In the twenty-nine years I have circled the sun, I will admit that for me, love is an ever-changing concept. Never in my life have I experienced it as a stagnant force that keeps me locked in to one fixed definition. If there is one thing that my journey has taught me thus far, it is this: love, no matter how flawed, does not have to last in order to impact us in meaningful ways.
Those we have loved live deep within us, as part of our many intricate layers. We hear with their ears and see the world through their eyes., because when we share so much of ourselves, we unite our energy with that of the other. Several months or years may pass, but we carry them still, in the moments spent together that we recall, in the music we listen to, what we’ve learnt through them, and so on. The possibilities are vast. They live within the bases of our cellular memories, inhabiting our nervous system and subconscious. Indeed, they are never truly far from us. Their legacy is their gift, something precious and intangible that outlives the relationship, itself.

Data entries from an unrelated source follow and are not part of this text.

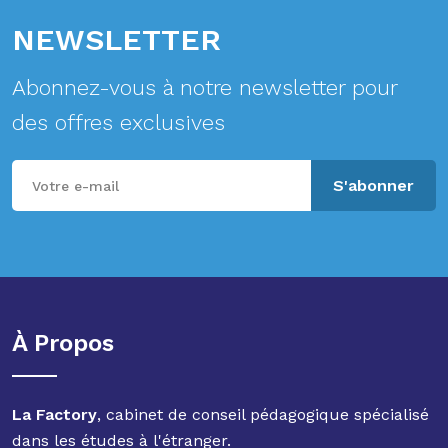
NEWSLETTER
Abonnez-vous à notre newsletter pour
des offres exclusives
S'abonner
À Propos
La Factory
, cabinet de conseil pédagogique spécialisé
dans les études à l'étranger.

For those of us who long to hold on to those we love with a life-or-death grip, this can often provide a sense of solace. I for one have felt the heart-wrenching pain of loss quite acutely over the past couple of years. These losses have left me feeling bereft, like parts of myself went out the door right along with them. The subsequent loneliness consumed me, along with the physical pain I felt in my heart chakra and in my limbs, not to mention the almost constant nagging questions and other mental torment I experienced that left me battling many sleepless nights. However, it wasn’t until very recently that I recovered my faith in the infinity of our universe. In a time when many people feel so isolated from those around them, I have felt my own heart break open, with a resurrected belief in the seamless energy that connects all of life by an unbreakable thread.
There is a verse written by Pulitzer-Prize winning poet, Mary Oliver, titled, “Sometimes”. The verse goes like this: “5. Two or three times in my life I have discovered love./ Each time it seemed to solve everything./ Each time it solved a great many things/ but not everything./ Yet left me as grateful as if it had indeed, and thoroughly, solved everything”. My own experiences have left me with a similar feeling, after escaping the eye of the storm in terms of my heartache. My sorrow has shown me what to heal and how to love myself. This journey has been the catalyst for re-birth.
Unfortunately for us, we live in a society that often tells us if a love doesn’t last or lead to a deeper commitment, it couldn’t have as much of an impact. However, one genuine encounter can quench a thirsty heart more than walking through a decade-long emotional desert with the same person, filled with silence, empty promises and unmet needs. Everything could look like a fairy tale on the outside, but on the inside, it could feel like any place other than home.
Holding on to the idea that love can only be meaningful if it is permanent is short-sighted. Love, like many other things in our lives, is like a season and through each transition, we grow. That alone, is the win. We are never again quite the same as we were before and there is beauty in that. Love leaves a footprint unlike almost any wonder we could experience.